Enroscado na cama, estava o corpo magro de Peggy. As paredes manchadas abrigavam o mofo de séculos sem cuidado. A TV chiava tristemente e os lençóis encardidos cheiravam a naftalina. Satisfez-se com a aparência do lugar; combinava com o interior de seu coração, necrosado pelos anos de dor contínua.

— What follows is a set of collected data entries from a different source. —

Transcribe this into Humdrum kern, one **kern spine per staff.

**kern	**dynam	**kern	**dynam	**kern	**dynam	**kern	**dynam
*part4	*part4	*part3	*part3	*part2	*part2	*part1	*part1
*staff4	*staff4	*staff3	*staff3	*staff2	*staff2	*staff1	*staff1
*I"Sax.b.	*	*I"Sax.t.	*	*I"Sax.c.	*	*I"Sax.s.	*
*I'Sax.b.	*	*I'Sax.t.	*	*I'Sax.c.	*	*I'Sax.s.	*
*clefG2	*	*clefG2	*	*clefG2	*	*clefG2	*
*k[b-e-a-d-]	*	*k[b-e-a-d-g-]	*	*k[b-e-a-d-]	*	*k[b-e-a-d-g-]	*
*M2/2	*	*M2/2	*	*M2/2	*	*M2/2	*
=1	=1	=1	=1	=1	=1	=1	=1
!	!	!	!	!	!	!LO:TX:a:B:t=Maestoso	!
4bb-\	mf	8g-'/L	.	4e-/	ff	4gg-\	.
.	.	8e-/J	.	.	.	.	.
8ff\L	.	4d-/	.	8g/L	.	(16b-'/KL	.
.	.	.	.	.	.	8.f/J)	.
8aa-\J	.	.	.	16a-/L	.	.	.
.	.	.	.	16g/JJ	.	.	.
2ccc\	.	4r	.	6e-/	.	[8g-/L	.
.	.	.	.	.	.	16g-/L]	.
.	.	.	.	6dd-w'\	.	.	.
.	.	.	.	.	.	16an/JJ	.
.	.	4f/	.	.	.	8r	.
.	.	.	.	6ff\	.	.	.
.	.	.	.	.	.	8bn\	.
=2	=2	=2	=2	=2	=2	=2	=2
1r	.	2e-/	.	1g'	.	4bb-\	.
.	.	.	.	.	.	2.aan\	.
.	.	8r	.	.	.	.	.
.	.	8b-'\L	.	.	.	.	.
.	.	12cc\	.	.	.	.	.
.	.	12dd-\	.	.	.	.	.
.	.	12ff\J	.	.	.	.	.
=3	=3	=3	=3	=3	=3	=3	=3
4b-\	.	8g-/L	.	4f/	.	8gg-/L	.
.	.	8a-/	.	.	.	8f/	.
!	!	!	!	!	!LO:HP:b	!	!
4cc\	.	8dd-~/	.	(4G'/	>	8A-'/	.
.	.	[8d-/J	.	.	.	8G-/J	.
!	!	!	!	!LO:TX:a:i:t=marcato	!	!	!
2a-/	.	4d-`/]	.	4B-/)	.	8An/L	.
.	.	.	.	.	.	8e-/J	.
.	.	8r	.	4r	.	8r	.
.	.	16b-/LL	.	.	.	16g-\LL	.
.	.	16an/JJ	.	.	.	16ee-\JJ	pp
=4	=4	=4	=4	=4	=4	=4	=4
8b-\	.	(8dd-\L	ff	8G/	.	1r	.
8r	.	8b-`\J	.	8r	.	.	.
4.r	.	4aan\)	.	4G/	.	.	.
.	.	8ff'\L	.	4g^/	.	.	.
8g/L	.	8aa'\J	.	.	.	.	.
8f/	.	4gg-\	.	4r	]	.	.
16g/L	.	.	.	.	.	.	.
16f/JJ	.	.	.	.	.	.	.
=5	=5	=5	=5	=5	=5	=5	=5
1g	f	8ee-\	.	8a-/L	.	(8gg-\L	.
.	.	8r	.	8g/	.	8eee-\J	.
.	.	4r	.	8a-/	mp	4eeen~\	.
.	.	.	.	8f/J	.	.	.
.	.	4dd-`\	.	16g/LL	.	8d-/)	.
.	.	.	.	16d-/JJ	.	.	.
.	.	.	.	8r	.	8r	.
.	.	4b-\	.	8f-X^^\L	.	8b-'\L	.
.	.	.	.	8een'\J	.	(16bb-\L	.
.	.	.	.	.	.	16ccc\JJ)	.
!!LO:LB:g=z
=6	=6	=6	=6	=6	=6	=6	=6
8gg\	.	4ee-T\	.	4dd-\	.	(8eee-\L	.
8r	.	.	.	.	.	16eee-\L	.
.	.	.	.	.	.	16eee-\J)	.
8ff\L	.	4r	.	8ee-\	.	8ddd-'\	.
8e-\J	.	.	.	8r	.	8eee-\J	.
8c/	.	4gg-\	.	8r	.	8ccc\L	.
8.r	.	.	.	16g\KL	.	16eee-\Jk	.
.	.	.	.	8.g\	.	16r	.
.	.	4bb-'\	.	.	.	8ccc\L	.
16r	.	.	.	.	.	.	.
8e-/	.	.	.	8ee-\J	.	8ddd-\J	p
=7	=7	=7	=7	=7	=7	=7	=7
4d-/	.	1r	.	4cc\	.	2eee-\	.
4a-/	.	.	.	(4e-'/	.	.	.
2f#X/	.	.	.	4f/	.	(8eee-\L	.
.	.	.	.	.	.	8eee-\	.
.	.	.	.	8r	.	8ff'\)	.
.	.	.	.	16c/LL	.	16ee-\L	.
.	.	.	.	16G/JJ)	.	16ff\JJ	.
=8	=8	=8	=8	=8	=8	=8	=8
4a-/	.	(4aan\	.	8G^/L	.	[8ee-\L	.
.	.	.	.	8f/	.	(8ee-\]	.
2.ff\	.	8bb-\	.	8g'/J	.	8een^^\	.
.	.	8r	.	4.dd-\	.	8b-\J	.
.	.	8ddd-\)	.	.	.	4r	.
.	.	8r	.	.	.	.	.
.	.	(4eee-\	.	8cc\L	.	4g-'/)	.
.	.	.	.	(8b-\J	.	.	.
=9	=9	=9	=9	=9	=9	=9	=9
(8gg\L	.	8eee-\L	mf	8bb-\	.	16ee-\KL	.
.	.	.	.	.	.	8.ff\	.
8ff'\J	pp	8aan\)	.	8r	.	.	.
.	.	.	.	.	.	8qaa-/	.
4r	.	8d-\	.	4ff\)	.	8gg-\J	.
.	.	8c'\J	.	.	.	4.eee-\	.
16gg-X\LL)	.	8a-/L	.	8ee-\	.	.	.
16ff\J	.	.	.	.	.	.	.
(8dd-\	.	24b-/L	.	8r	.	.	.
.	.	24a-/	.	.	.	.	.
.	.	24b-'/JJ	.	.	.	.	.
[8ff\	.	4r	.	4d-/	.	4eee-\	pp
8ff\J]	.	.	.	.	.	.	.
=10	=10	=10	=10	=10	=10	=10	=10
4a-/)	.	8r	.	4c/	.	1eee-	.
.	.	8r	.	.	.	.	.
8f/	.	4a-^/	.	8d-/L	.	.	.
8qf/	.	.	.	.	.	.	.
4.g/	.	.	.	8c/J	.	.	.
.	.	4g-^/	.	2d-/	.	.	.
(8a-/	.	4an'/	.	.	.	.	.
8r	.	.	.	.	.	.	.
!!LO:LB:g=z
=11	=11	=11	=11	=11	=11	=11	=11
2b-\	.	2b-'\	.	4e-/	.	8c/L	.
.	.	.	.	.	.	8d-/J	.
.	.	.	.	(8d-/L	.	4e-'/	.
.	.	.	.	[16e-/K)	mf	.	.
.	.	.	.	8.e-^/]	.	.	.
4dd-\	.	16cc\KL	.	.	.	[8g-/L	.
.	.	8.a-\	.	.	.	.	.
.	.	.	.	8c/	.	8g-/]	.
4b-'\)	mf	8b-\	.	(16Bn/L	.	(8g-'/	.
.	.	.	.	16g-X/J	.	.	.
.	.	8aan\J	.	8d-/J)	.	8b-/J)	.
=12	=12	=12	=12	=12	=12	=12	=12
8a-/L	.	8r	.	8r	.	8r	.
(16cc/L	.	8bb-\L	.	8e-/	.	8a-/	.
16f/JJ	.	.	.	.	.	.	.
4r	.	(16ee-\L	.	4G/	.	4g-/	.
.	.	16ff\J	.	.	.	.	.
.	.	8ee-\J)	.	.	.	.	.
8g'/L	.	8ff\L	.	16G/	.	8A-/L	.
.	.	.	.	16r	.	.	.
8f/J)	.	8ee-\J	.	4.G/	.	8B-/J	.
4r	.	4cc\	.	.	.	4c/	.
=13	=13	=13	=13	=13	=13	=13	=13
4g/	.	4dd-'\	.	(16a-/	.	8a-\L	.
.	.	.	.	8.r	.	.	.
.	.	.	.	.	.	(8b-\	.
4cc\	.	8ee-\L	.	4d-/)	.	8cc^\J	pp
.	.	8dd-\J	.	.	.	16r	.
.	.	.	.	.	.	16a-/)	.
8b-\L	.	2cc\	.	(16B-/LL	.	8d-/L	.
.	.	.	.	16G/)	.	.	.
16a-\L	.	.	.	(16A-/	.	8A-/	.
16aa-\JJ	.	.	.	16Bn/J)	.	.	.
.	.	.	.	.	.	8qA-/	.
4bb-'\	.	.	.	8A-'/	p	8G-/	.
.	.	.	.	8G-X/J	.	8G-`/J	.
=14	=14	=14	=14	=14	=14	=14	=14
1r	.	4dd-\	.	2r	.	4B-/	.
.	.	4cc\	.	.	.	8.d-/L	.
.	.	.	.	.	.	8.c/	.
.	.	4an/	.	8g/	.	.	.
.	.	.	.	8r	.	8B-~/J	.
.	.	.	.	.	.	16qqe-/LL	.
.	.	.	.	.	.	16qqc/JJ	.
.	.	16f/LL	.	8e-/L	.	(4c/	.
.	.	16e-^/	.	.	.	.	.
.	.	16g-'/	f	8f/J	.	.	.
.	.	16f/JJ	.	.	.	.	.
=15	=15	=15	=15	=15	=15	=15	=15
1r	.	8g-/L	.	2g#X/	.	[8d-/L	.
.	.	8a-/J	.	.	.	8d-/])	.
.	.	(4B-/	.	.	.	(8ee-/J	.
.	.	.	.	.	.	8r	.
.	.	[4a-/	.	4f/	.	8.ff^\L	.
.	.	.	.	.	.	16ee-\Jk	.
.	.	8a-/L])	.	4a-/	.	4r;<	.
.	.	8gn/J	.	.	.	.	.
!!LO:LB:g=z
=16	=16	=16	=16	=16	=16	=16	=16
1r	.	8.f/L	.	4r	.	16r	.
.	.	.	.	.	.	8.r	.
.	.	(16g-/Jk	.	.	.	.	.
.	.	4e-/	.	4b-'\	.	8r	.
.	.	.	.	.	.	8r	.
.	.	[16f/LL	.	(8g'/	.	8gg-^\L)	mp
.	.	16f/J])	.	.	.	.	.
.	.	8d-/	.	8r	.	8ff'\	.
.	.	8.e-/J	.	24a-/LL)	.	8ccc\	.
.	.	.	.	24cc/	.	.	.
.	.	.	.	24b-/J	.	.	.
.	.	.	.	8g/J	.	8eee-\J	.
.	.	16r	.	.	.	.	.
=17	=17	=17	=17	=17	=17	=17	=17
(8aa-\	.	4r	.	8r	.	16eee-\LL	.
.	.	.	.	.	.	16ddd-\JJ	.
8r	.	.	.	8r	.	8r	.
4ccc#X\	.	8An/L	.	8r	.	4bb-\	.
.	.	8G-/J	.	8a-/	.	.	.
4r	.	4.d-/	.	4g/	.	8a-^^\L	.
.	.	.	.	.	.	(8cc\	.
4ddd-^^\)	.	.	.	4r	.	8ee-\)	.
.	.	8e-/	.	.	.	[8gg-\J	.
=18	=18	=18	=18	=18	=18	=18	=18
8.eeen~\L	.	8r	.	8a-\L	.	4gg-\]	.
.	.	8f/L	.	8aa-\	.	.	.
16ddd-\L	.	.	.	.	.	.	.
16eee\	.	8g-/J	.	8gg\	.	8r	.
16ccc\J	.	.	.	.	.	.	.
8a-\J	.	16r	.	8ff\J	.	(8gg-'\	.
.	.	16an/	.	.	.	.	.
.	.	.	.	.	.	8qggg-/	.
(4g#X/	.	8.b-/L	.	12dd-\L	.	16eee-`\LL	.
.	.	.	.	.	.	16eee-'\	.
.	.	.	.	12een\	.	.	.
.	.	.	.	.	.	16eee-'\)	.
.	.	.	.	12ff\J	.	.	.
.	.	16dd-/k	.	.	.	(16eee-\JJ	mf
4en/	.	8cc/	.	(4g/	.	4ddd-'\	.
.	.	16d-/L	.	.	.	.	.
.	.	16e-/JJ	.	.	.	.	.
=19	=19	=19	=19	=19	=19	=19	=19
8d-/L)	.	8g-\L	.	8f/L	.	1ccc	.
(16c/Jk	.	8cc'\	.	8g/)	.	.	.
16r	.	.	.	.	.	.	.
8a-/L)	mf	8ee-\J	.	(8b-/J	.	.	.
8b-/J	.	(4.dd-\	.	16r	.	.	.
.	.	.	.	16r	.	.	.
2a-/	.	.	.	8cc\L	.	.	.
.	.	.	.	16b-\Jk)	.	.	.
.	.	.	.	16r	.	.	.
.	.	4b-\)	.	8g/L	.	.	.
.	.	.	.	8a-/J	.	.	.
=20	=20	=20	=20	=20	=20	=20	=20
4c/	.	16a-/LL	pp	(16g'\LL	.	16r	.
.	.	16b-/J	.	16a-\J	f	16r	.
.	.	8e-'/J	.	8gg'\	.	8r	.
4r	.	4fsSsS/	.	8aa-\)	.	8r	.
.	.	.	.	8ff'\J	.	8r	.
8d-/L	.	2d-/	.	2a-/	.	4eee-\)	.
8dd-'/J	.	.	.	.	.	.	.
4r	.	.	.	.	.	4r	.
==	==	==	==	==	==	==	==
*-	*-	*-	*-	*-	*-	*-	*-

Já não recordava como havia chegado ali. Preferiu manter-se longe, numa distância segura do mundo; envolta do irreal que lhe abrigava. Os dias já não eram mais contados, as horas corriam as pressas sem Peggy se dar conta. Não havia relógios no quarto. O tic tac assombroso das engrenagens do tempo não lhe atormentava. Apenas o barulho do silêncio e uma única voz que ecoava em sua cabeça confusa:

- Você está sozinha.

Desistira de decodificar de onde viera tal voz, que pronunciava tal venenosa afirmação com tanta clareza. Não estaria ela sozinha por ter optado estar? Manter-se afastada dos olhares de pena e das palavras vazias das pessoas não lhe trouxera a calmaria de sua própria solidão?

As noites em claro lhe contemplaram com olheiras. Os cachos desgrenhados já não eram tão bonitos. Não lembrava qual fora a ultima vez que ingerira comida. Alimentara-se nos últimos meses de nicotina e doses alarmantes de álcool. As seringas espalhadas pelo chão relatavam que Peggy drogara-se minutos antes. Questionava-se porque ainda não morrera.

Pouco se permitia sorrir e chorar havia se tornado momentos de pura raridade. Peggy perdeu-se tentando se encontrar. E na tentativa se encontrar, deixou esvair o que construiu para ser. Para si. Assim, conformou-se. Estagnou-se a permanecer sem identidade, rogando para que um dia, tudo viesse a mudar.